Welcome to the first Patch Roundup blog for 2023, where we review some of the major updates from vendors this month.
Microsoft Patch Tuesday
After the relatively nice update in December which addressed 48 vulnerabilities, we are back up to the usual number this month with the release of 98 security fixes.
Two zero-day flaws are addressed, but only one which is being actively exploited, CVE-2023-21674 which has a CVSS of 8.8. This is an elevation of privilege vulnerability across most of the support Windows versions, and this flaw allows an attacker with local privileges to elevate to system. The other elevation of privilege vulnerability in Windows SMB Witness service also received an 8.8 severity score, further details under CVE-2023-21549
Another vulnerability worth noting is CVE-2023-21743 which is a Microsoft SharePoint remote authentication bypass, whilst this has a low CVSS score of 5.3, it is still deemed as critical. Microsoft have also flagged this flaw as “more likely to be exploited” in the future. Remediation however does require the admin to take some additional action, so it isn’t case of ‘just patch it!’ Per the bulletin: “Customers must also trigger a SharePoint upgrade action included in this update to protect their SharePoint farm. The upgrade action can be triggered by running the SharePoint Products Configuration Wizard, the Upgrade-SPFarm PowerShell cmdlet, or the "psconfig.exe -cmd upgrade -inplace b2b" command on each SharePoint server after installing the update.”

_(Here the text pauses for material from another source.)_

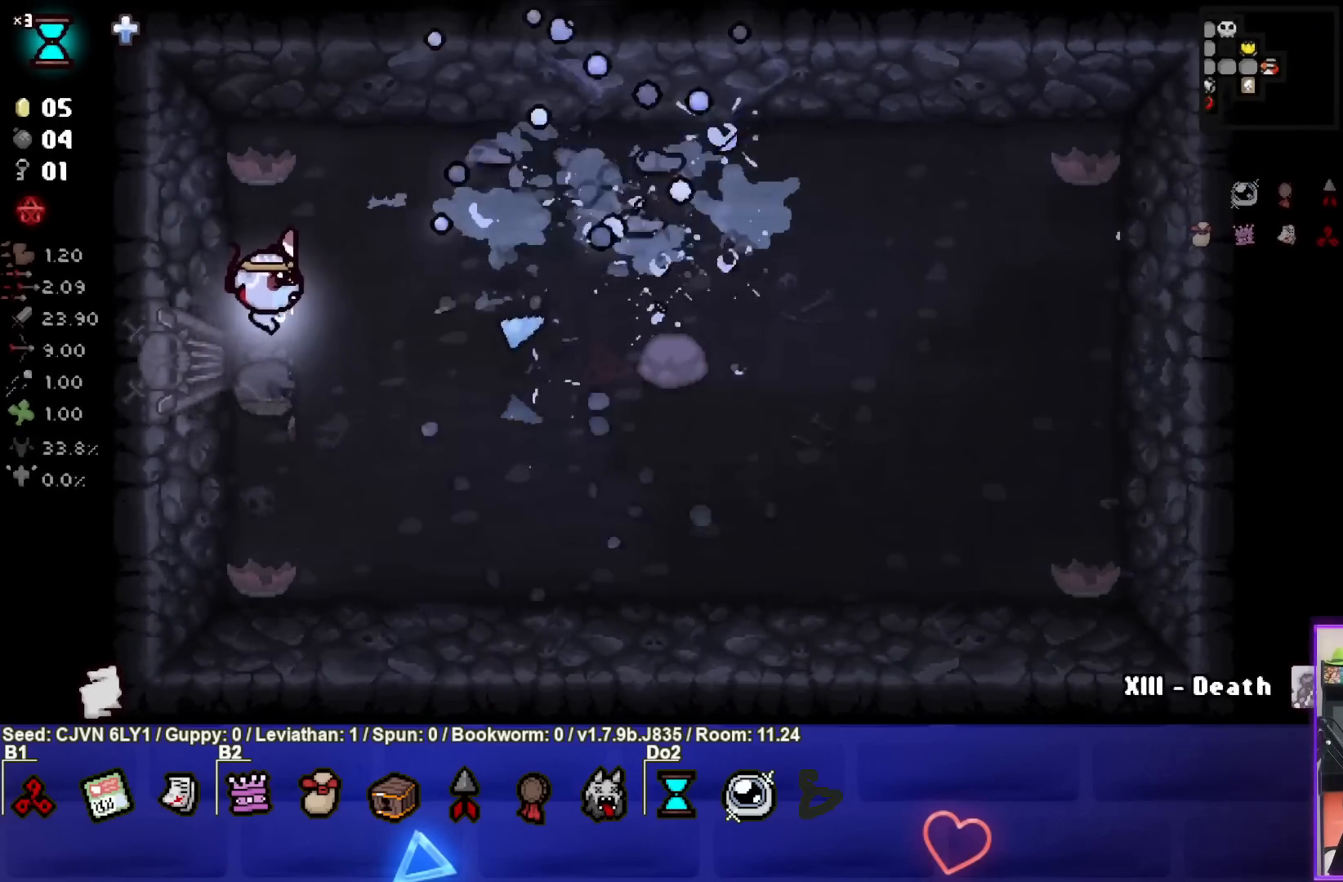
{"buttons": ["CIRCLE"], "left_stick": "up-left", "events": [[67, "left_stick", "center"], [183, "left_stick", "up-left"], [267, "left_stick", "center"], [433, "left_stick", "up-left"]]}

The final one to touch on from Microsoft is CVE-2023-21563 which is a Bitlocker security feature bypass. As the vast majority of organisations rely on Bitlocker for FDE now, this vulnerability appears to suggest that it could be possible to bypass and gain access to the OS.

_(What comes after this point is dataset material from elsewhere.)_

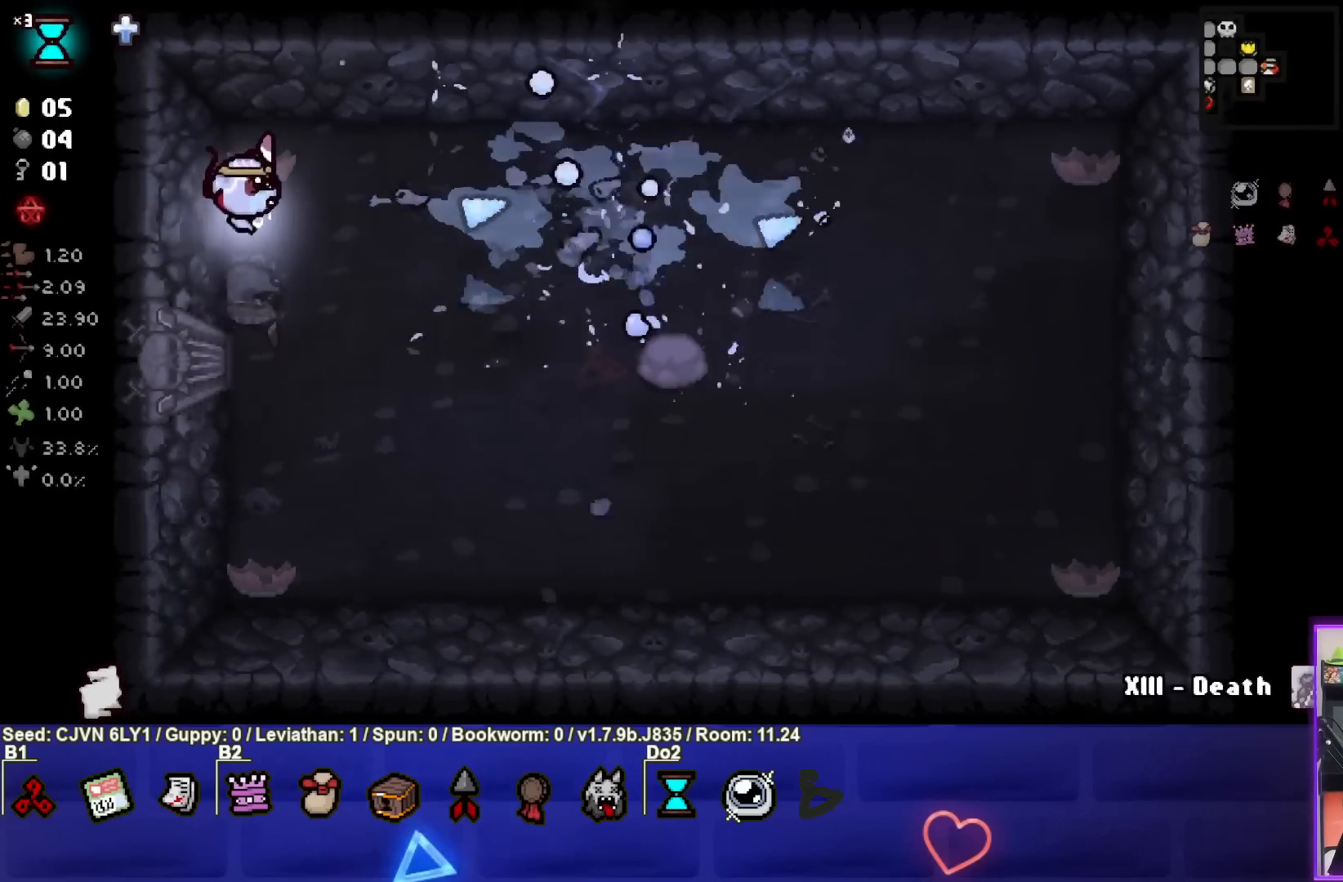
{"buttons": ["CIRCLE"], "left_stick": "down-left", "events": [[17, "left_stick", "center"], [183, "left_stick", "down-left"]]}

Adobe has released patches against 29 vulnerabilities across Acrobat, Reader, InDesign, InCopy and Dimension. 15 of the bugs in Reader are rated as critical severity so well worth a visit with the CISA notice here: Adobe Releases Security Updates for Multiple Products | CISA
Finally, it would be remiss to not raise the LastPass security breach, as notified here by LastPass themselves: Notice of Recent Security Incident - The LastPass Blog
The stolen password vaults are encrypted however there is a risk they could be decrypted. At the time of writing there is no verified evidence of this happening, however, it is a likely scenario. The risk to you is highly dependent on the quality of your master password. However, if the master password or a variant has been disclosed elsewhere there is a heighted increase of attack. Additionally, having 2FA on your LastPass vault will not stop an attacker decrypting the vault.